Physiopathologie de la maladie de Behçet

RésuméBien que l’étiopathogénie de la maladie de Behçet (MB) demeure inexpliquée, de nouvelles données suggèrent que la réaction inflammatoire au cours de la MB résulte d’une perturbation de l’homéostasie de la réponse immunitaire innée et adaptative chez des individus génétiquement prédisposés. Il en découle une activation des lymphocytes T au niveau du sang périphérique et des sites inflammatoires. À ce jour, HLA-B51 demeure le principal facteur de susceptibilité génétique. Les études génomiques récentes ont confirmé cette donnée et ont permis de mettre en évidence de nouveaux gènes de susceptibilité (IL-10, IL-23R, IL-12RB2). Un agent infectieux bactérien pourrait déclencher la maladie par une réponse anormale des cellules T vis-à-vis des HSP (heat shock proteins) bactériennes provoquant secondairement, par réactivité croisée, la prolifération de cellules T auto-réactives vis-à-vis des HSP humaines. Différents agents infectieux ont été étudiés, et il en ressort que Streptococcus sanguis serait l’agent pathogène le plus incriminé. Récemment, il a été démontré un déséquilibre des lymphocytes T consistant en l’expansion des Th1 et Th17 et une diminution des lymphocytes T régulateurs (Treg). Les cytokines de type IL-17, IL-23 et IL-21 jouent un rôle déterminant. Les principales cellules impliquées dans l’inflammation au cours de la MB sont les polynucléaires neutrophiles, les lymphocytes T CD4+ et les cellules cytotoxiques. Enfin, il a été clairement établi qu’une dysfonction de la cellule endothéliale joue un rôle dans la MB. Les progrès réalisés dans la compréhension de la physiopathologie de la MB seront certainement à l’origine de développement de nouvelles thérapeutiques plus efficaces que les traitements disponibles. Dans cette revue, nous avons analysé différents facteurs étiopathogéniques à la lumière des données récentes.

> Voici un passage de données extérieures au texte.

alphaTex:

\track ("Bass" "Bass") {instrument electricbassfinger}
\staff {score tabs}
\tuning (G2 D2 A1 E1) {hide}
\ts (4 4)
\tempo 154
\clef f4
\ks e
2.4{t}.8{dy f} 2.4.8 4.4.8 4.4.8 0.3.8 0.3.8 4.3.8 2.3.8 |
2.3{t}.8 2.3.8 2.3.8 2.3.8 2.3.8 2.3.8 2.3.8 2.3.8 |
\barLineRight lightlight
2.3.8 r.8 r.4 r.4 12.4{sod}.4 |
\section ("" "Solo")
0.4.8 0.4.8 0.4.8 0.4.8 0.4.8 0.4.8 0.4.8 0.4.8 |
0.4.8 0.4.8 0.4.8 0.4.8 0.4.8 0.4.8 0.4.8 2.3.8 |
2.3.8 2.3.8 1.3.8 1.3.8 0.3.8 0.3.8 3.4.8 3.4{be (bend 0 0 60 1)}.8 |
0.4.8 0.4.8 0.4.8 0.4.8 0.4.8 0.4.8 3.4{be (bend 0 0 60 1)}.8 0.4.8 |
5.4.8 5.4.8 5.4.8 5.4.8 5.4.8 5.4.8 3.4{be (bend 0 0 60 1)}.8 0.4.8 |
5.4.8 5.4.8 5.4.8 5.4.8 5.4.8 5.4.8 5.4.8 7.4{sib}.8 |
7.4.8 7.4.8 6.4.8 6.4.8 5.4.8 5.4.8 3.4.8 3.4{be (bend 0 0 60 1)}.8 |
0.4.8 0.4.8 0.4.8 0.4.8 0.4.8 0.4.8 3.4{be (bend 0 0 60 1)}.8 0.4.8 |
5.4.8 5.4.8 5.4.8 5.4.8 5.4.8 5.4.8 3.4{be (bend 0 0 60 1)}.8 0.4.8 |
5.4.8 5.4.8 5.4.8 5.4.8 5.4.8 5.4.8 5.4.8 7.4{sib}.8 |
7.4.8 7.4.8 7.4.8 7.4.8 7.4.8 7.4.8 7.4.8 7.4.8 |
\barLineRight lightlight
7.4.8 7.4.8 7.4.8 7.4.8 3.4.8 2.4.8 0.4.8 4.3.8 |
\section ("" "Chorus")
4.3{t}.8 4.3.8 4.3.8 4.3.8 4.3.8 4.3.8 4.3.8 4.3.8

Although the precise pathogenesis and etiology of Behçet's disease (BD) still remains unknown, current evidence suggests that inflammatory reaction in BD arises from disruption of homeostasis in genetically susceptible individuals, resulting in altered innate and adaptive immunity responses, pathogenic T cell activation in the peripheral blood, and in inflammatory sites. Association with HLA-B51 is known as the strongest genetic susceptibility factor for BD. Recent GWAS (genome-wide association studies) have confirmed this relationship, and reported new susceptibility genes (IL-10, IL-23R, IL-12RB2) for the disease. A triggering infectious agent could operate through molecular mimicry, and the disease could subsequently be perpetuated by an abnormal immune response to an auto-antigen in the absence of ongoing infection. Several potential bacteria have been investigated but the most commonly implicated microorganism is Streptococcus sanguis. Recent data have showed that the T cell homeostasis perturbation consisted mainly of Th1 and Th17 expansions, while regulatory T cell response was suppressed. Cytokine such as IL-17, IL-23 and IL-21 play a significant role in the pathogenesis of BD. Inflammatory cells within BD inflammatory lesions include mostly neutrophils, CD4+ T cells, and cytotoxic cells. Lastly, endothelium dysfunction has been clearly established. This improved understanding of the pathophysiology of BD will certainly lead to the development of new therapeutic agents, potentially more effective than current therapy. In this review, we have studied the etiopathogenesis of BD in the light of recent advances.